His stories, words of love and friendship, his example of self-giving, his healing powers and his challenges to all to change, follow his advice and live a pure life of honesty and selfless love continues to inspire millions. Many good people reading this have accepted him and his teaching and believe in the risen Jesus. They reach out to help the abandoned and support them on the road to a life of dignity.

These good people have accepted the friendship of Jesus of Nazareth and they support the poor and share their wealth. They help break the cycle of poverty so the children of the poor will not be abandoned or impoverished. They have within them the living spirit of Jesus of Nazareth. They have helped many like Juanito.

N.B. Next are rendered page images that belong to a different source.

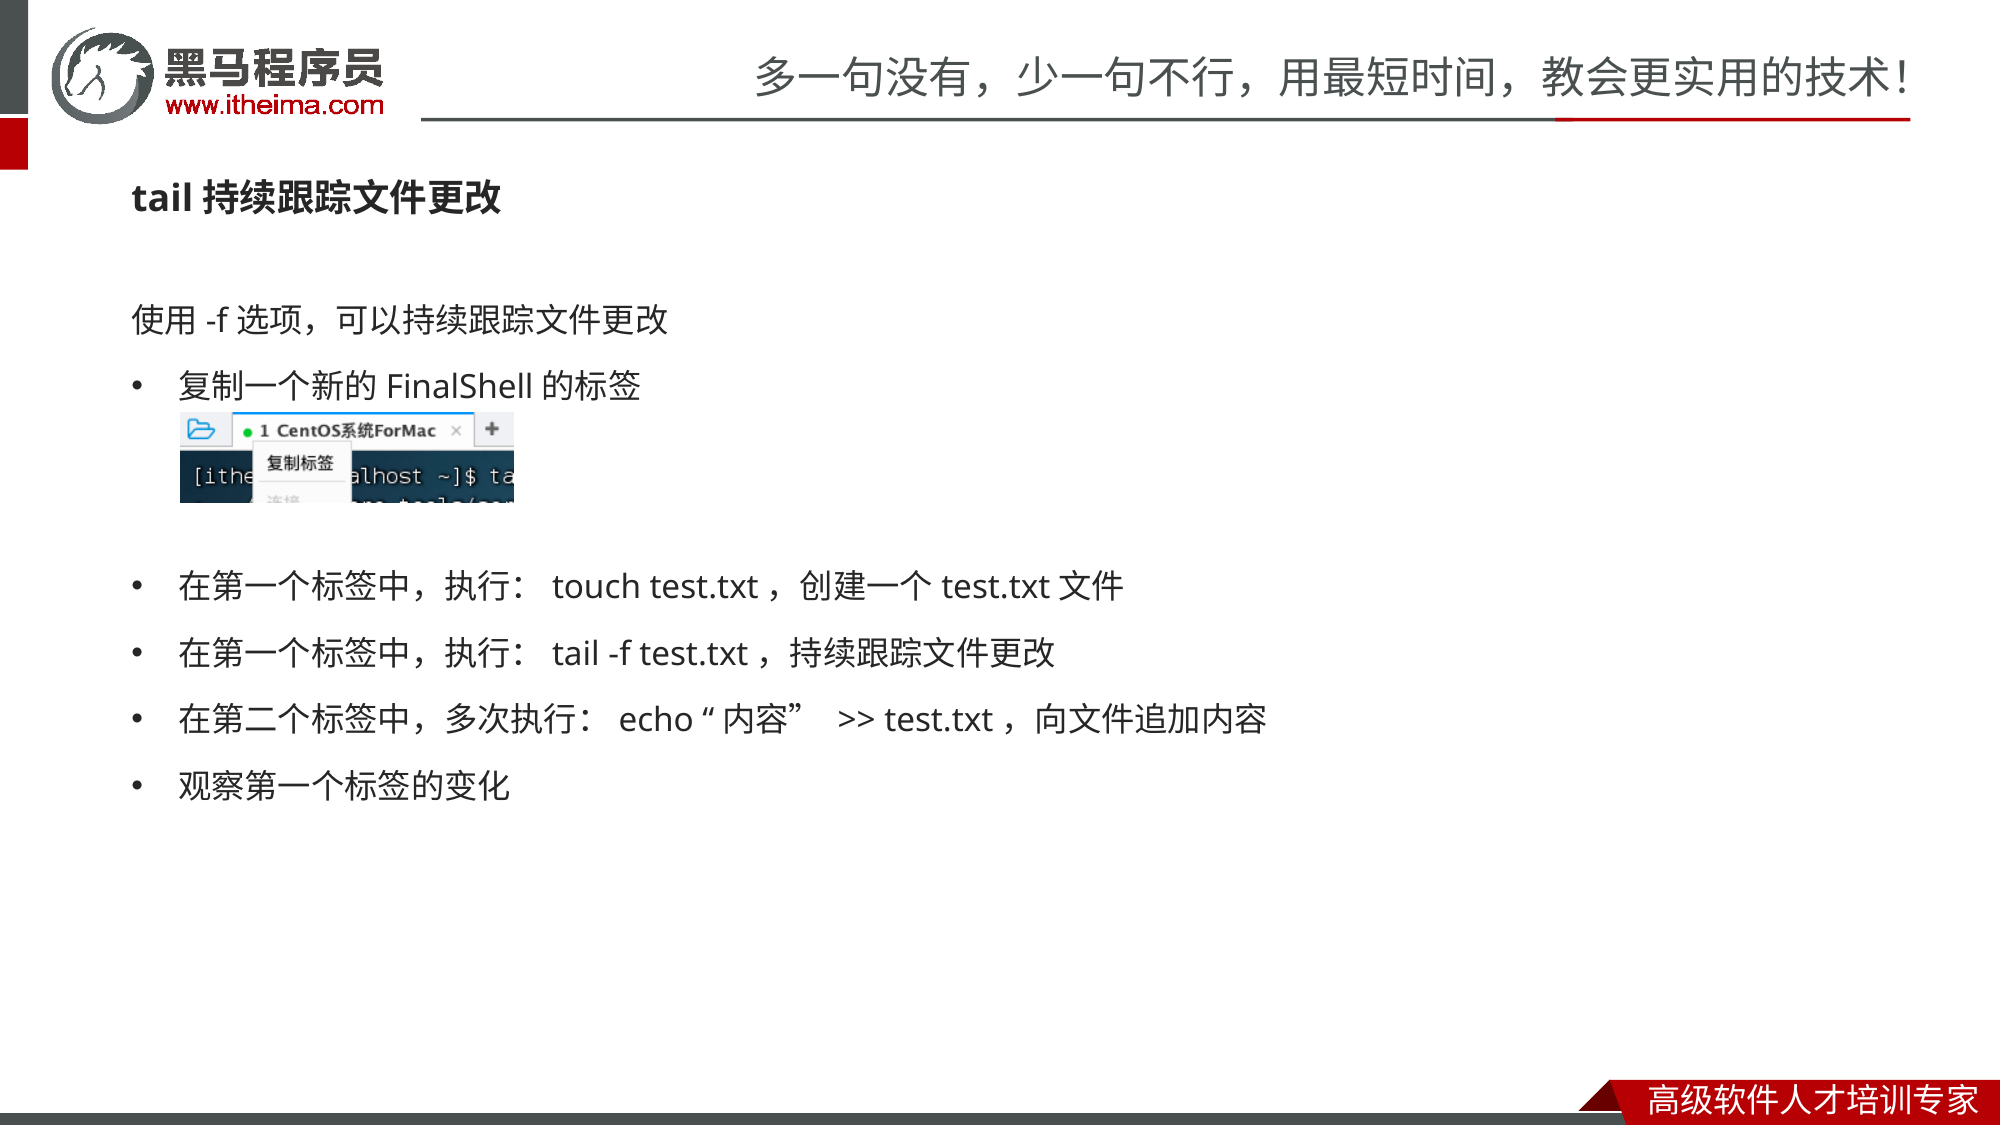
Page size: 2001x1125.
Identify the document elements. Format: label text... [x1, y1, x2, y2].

list 使用-f选项，可以持续跟踪文件更改 复制一个新的FinalShell的标签 在第一个标签中，执行：touch test.txt，创建一个test.txt文件 在第一个标签中，执行：tail -f test.txt，持续跟踪文件更改 在第二个标签中，多次执行：echo “内容” >> test.txt，向文件追加内容 观察第一个标签的变化 [116, 271, 1872, 964]
picture [50, 26, 384, 125]
picture [180, 412, 514, 504]
list tail持续跟踪文件更改 [116, 154, 1872, 239]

Juanito was 23 when he came back to visit me at the Preda Center in Olongapo after many years. He brought his two children. He looked prosperous and unrecognizable as the ten-year-old ragged street boy I found with many others in a filthy Manila jail.

He had grown up and it was thirteen years since I had last seen him. Juanito was rescued from the jail by Preda’s social workers and myself the year before. We helped his family and took him into the boys’ home. He was ten then, street wise and had been arrested for drug possession; he was a runner coerced by a drug syndicate although he himself was not a user.

Juanito was an intelligent boy and he freely decided to stay at the Preda home for boys and start life anew. It’s an open community of kids from prisons. The values of freedom, respect, affirmation and education are the keys to motivate these unfortunate children to change their lives.

Juanito was happy to go to school and his life was transformed. He graduated, went on to skills training and became a welder. He has a good job and a happier life. I listened to his story once again.

“You remember me and my story”? he asked.

“Tell me your story again, I want to remember it all,” I said.

“I came from a broken home, as you know, my father left us when I was 9 years old. He didn’t love us; my sisters and I were his “mistakes”. He didn’t want us, his unwanted children, easily abandoned after he had his pleasure. We all suffered a lot everyday.

“He beat my mother and us too. Then one day he was drunk and he went for my little sister to rape her. I shouted at him, grabbed my sister by the hand and ran from the house down the street. I brought her to my grandmother’s house and told her everything. Grandmother went to the police and reported it and then my father disappeared.

“When he left I was not sad, I was relieved, happy in a sad way and that’s when I had to support my mother and two small sisters.

“I hated nearly everybody, I left school because no one loved me. I was only 9 years old going on ten. The local drug pusher recruited me gave me a loan to buy food, and then made me pay for it as his “runner’.

“I delivered packets of drugs for him and collected the money. If I refused, he said he would rape my sisters. So I had to do it and he paid so little and we were always hungry. He paid a lot of money to the police and they let him do his dirty business.

“I was caught when there was a big drive against the drugs. Some students had died of overdose. I was left in the jail. I had to fight off the bigger men who tried to rape me. That was when you found me. I was saved. I had a new life here at Preda, I found my dignity and meaning in life, I now care for others… I learned that at Preda.”

We embraced at the end of the lovely day when I saw the boy who was once dead in prison and who had come to life at Preda.

He had experienced a kind of “resurrection”, a coming alive from being spiritually dead. We are all in need of renewal, a new different experience of life, one that is built on a bond of friendship and unselfish family or community togetherness as Jesus taught and showed us.